CEO David Hood tells Techopia the cash injection from FRSO is as much about helping VanillaSoft as it is repaying the fund for its early support. More than a decade ago when the software firm was just starting out, loans from the FRSO helped the company to find its footing. The new financing, on the other hand, will give the fund its first equity stake in the company it took a chance on those many years ago.
“Before we got too big, we really wanted to give them the opportunity to be sitting at that table and benefiting from the support and what they did to contribute to get us there,” Hood says.
Twist of fate
Hood joined VanillaSoft some 15 years ago after selling stock photo and digital clip-art firm Hemera in 2003. He reconnected with former Harvard Business School classmate Ken Murray, who was starting a company in New Orleans to help telemarketing companies identify and engage high-quality sales leads.
The turn of the millennium marked the height of predictive dialing programs that scoured phone books to give callers rapid leads. While the scattershot method raised efficiencies for many telemarketers, VanillaSoft instead took a quality-over-quantity approach, looking to give customers a more targeted view of who its salespeople were calling.
“You had telemarketing software designed for calling through the phone book, but not designed for calling high-quality lists. You don't want to predictively dial your (own) customers,” Hood gives as an example.
The firm’s software impressed Hood, who was looking for a new opportunity and immediately jumped on board. As it turns out, the National Capital Region resident joined VanillaSoft at a pivotal time – Hurricane Katrina hit the United States that August.
“We never got back into the office in New Orleans,” Hood recalls.
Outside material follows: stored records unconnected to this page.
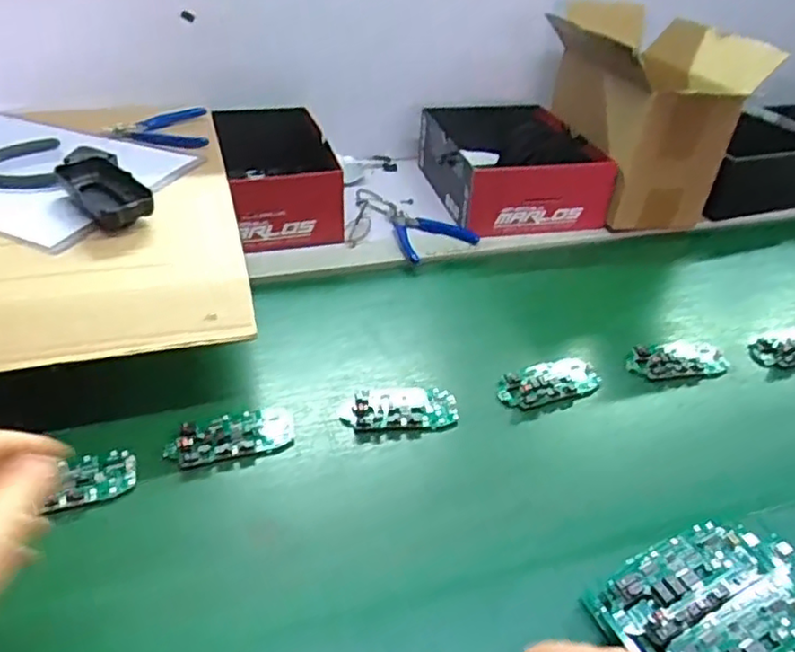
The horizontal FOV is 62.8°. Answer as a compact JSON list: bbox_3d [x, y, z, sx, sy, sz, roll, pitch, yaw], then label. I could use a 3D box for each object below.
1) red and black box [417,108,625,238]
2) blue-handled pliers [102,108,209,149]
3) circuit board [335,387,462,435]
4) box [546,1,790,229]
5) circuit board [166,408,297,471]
[{"bbox_3d":[0.155,-0.218,0.892,0.202,0.094,0.223,-4,36,-10],"label":"red and black box"},{"bbox_3d":[-0.283,-0.232,0.770,0.112,0.022,0.090,-15,39,-14],"label":"blue-handled pliers"},{"bbox_3d":[0.001,0.072,0.571,0.099,0.013,0.050,-4,36,-10],"label":"circuit board"},{"bbox_3d":[0.323,-0.271,0.872,0.162,0.213,0.243,-9,38,-6],"label":"box"},{"bbox_3d":[-0.135,0.090,0.532,0.099,0.019,0.046,-12,38,-20],"label":"circuit board"}]

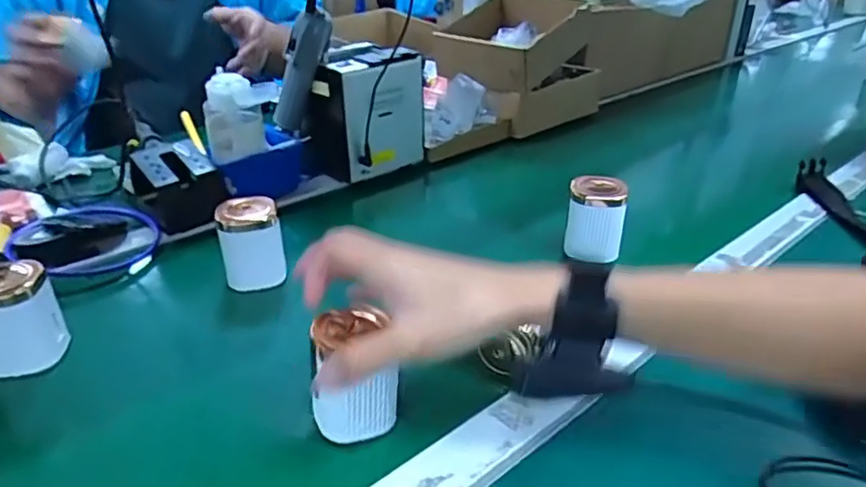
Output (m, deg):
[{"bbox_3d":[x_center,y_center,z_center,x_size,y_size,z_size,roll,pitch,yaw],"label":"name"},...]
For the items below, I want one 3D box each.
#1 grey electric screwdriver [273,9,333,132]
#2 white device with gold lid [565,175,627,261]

The disaster south of the border meant VanillaSoft’s recently incorporated Canadian operations became the de facto centre of the company. Hood credits the CED and FRSO for helping the company get settled in the National Capital Region back then, and marvels at how the hurricane became a strange twist of fate that spurred growth in VanillaSoft’s Gatineau offices, which stand at around 30 employees today.
“Katrina hit and wiped out the office in the U.S., and it's the office here that grew,” he says. “This would have been a company that was completely in the U.S. Instead, the majority of the employees are up here, the revenues are up here, and it's Canada that quite honestly is really benefiting from it.”
Sales engagement pioneer
Hood says VanillaSoft struggled in the beginning with explaining its product to the market, as prospects continually compared the firm’s software to a customer-relationship manager (CRM). The firm secured a modest but loyal customer base in the early days, but the recent emergence of the sales engagement category has given the company, which has since added email, SMS and social media plug-ins to its phone offerings, a clear value proposition.
“We like to say we were the original sales engagement platform, because that's what we have been doing for over a decade. It's just there was no term for it,” says Hood.
VanillaSoft will put its fresh funding towards scaling its sales staff, with an estimated 30 extra hires expected in the Gatineau offices alone. The majority of the firm’s customers are in the U.S., but the past month has seen it add to its staff in New Zealand and Australia and double its headcount in Europe, where it’s seeing strong growth in the United Kingdom and Ireland.
Some of the money will also go towards R&D. Hood says the next few weeks will see VanillaSoft unveil its first artificial intelligence-powered product, which will look to synthesize the 15 million calls, emails and other activities generated monthly on its platform into useful data for its customers.
“We've got a tremendous amount of data and data points that we're able to use to help our customers better analyze their business,” Hood says. “We have a first functionality that will be coming out in the next couple of months to use that data through AI to help optimize the sales process.”